Раньше Фрей думала, что одиночество - это то, что ей нужно. Только получив желанное, она поняла, насколько ошибалась. Одиночество давило на нее стенами своей же комнаты, тишина окутывала ее с головой, запирала в своей клетке, из которой не выбраться, не вдохнуть свежего воздуха. Пустота нагнетала хуже страшилок брата про пожирающих детей существ, становилось страшно, и от нее хотелось бежать. Бежать без оглядки и на все четыре стороны, куда угодно, лишь бы подальше.
И тогда Фрей научилась запирать свои страхи. Как в детстве мы прячемся под одеялом, уповая на то, что монстры под кроватью бессильны перед куском ткани. Так и теперь Фрей сооружала для своих страхов вполне формальную тюрьму - она рисовала то единственное место, где одиночество могло затеряться навеки, как казалось ей. Космос. Миллионы галактик, миллиарды звезд и комет, и планет, и метеоритов. Ковер, расшитый светящимися неоновыми бусинами, ковер-болото, которое разливалось внутри Фрей и становилось больше с каждым днем, грозясь вылиться из нее сразу, мгновенно, словно лава, которая веками ждет свое время и в итоге извергается так ярко, что сжигает дотла. Космос был почти лавой, только он не сжигал, он прожигал. Прожигал себе путь. Тот, кто видел Космос, кто чувствовал его меж ребер и в сердце, кто дышал и жил Космосом - он больше не подивится очередному закату или рассвету, не влюбится вновь в моря и океаны, и небесный свод. Космос заполняет собой, взамен за такую щедрость прожигая все обыденное, родное, человеческое. Фрей думала, что в Космосе нет одиночества, а потому заперла его там. Тогда она не знала, что Космос и есть скопление миллиардов одиночеств, одно большое одиночество, забирающее к себе, подчиняющее себе, выпивающий без остатка любого, кто хоть раз задаст вопрос: "Каково там, за звездами?".

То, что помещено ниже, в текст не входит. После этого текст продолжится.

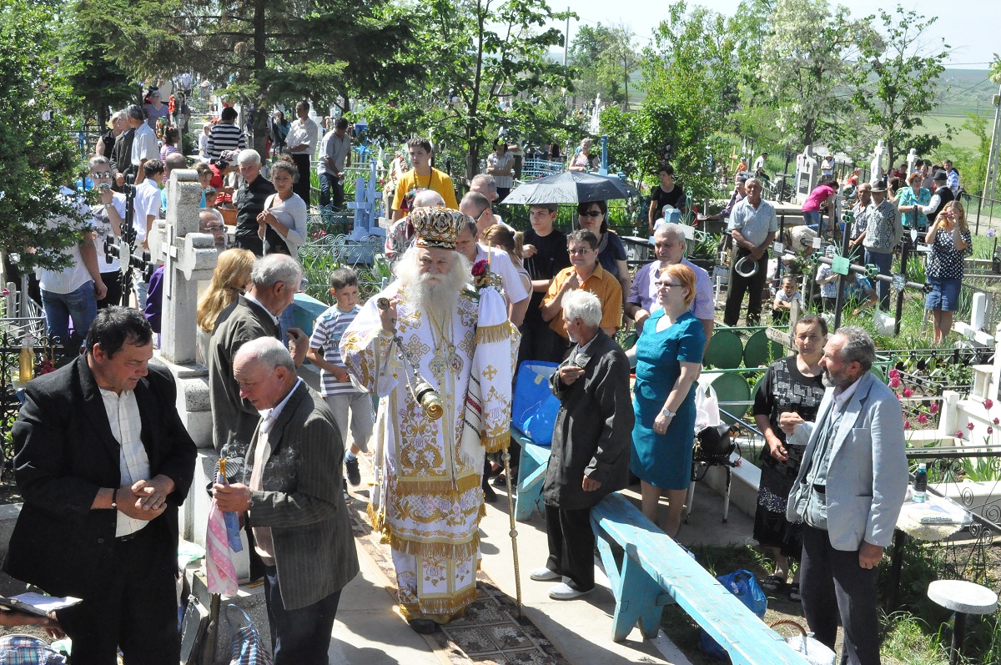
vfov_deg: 28.0
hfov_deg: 41.2
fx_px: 1333
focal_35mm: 48
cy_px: 332
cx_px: 500
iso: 3200
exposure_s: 1/500
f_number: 16
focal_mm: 32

Фрей так и осталась стоять под ливнем, радуясь тому, что пока не стемнело, а даже если стемнеет, звезд видно не будет. Слишком одинокой среди них ощущала себя Фрей сейчас.
Взвесив все "за" и "против", Фрей все же достала холст, выдавила из всех тюбиков понемногу краски на самый край и вытянула руки с зажатым в них холстом. Дождь, стекая по нему, пачкался о краски и оставлял тусклые, но цветные разводы на полотне, которое промокло за несколько минут. Дождь не щадил этот город никогда, особенно по зимам. Вместо белого и пушистого снега здесь все время шел дождь или стоял непроходимый туман. Фрей почти любила этого город. "Почти" - это потому что по-настоящему она могла любить только Космос.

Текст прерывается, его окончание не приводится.